The first real estate purchase Buffett discusses in his letter in a farm he bought back in 1986 after the farm bubble of the late 70s and early 80s burst and prices tumbled by as much as 50%.

“In 1986, I purchased a 400-acre farm, located 50 miles north of Omaha, from the FDIC. It cost me $280,000, considerably less than what a failed bank had lent against the farm a few years earlier. I knew nothing about operating a farm. But I have a son who loves farming, and I learned from him both how many bushels of corn and soybeans the farm would produce and what the operating expenses would be. From these estimates, I calculated the normalized return from the farm to then be about 10%. I also thought it was likely that productivity would improve over time and that crop prices would move higher as well.
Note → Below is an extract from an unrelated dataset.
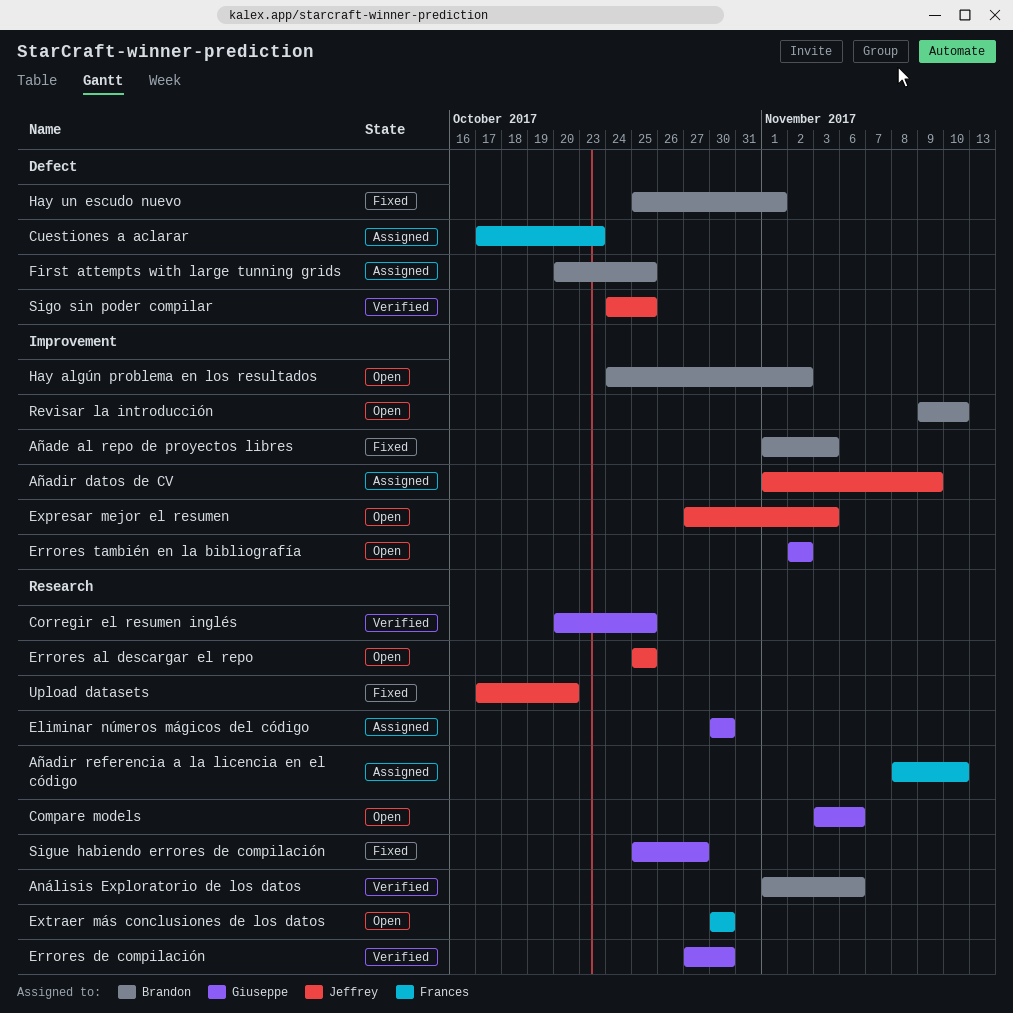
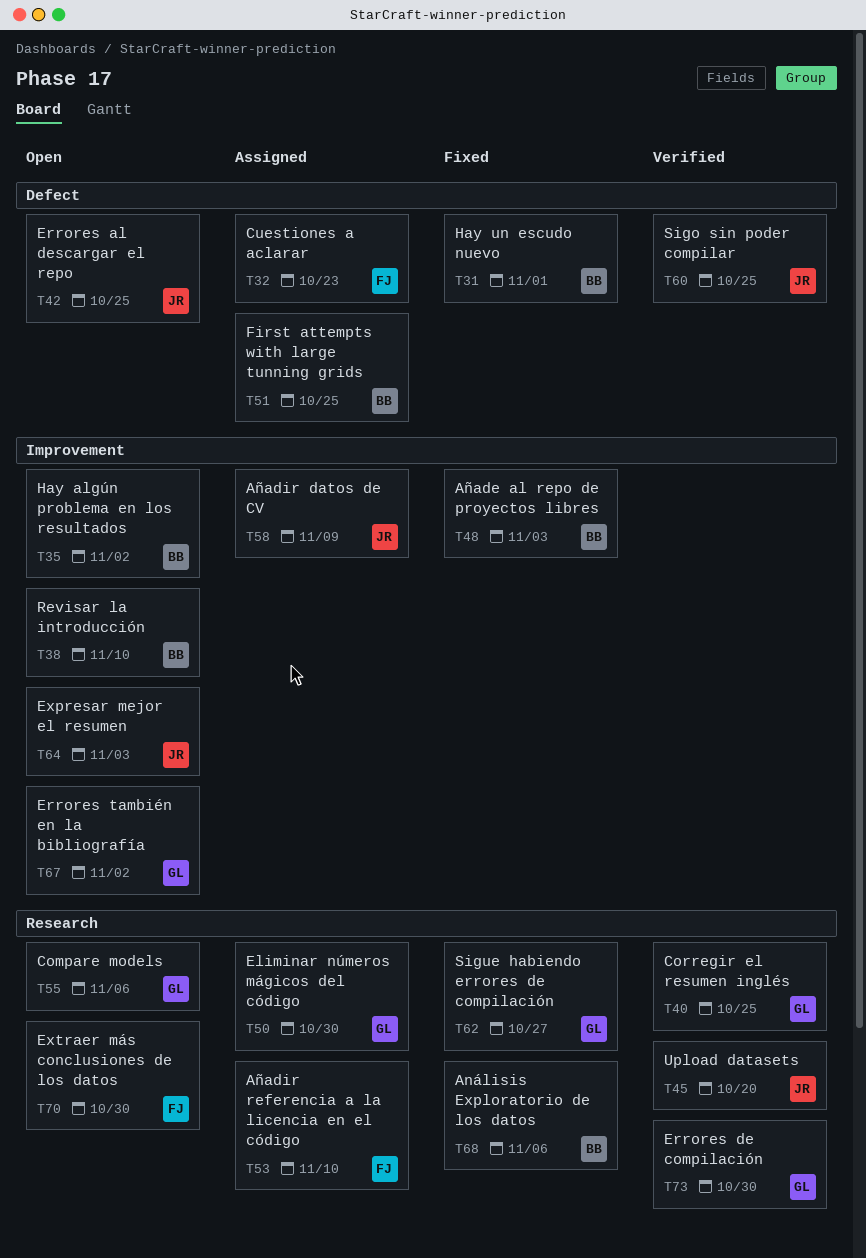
Análisis Exploratorio de los datos, status: Verified -> Fixed
Errores al descargar el repo, label: Research -> Defect
Upload datasets, status: Fixed -> Verified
Both expectations proved out.”

Buffett bought NYC retail property after commercial real estate bubble burst

The second example Buffett mentions is his purchase of a prime piece of retail property close to NYU back in 1993 when the commercial real estate market was bottoming out after a big boom.

“Here, too, the analysis was simple. As had been the case with the farm, the unleveraged current yield from the property was about 10%. But the property had been undermanaged by the RTC, and its income would increase when several vacant stores were leased. Even more important, the largest tenant — who occupied around 20% of the project’s space — was paying rent of about $5 per foot, whereas other tenants averaged $70. The expiration of this bargain lease in nine years was certain to provide a major boost to earnings. The property’s location was also superb: NYU wasn’t going anywhere.”

Buffett’s two fundamental investing principles

Slow and steady wins the race — Buffett returns to his theme of long-term investing in this year’s letter to investors. His advice? “Keep things simple and don’t swing for the fences. When promised quick profits, respond with a quick “no.”

Focus on future productivity — Buffett’s second fundamental investing principle is to avoid speculation and make investing decisions based on the future return of an asset. He says, “If you don’t feel comfortable making a rough estimate of the asset’s future earnings, just forget it and move on.”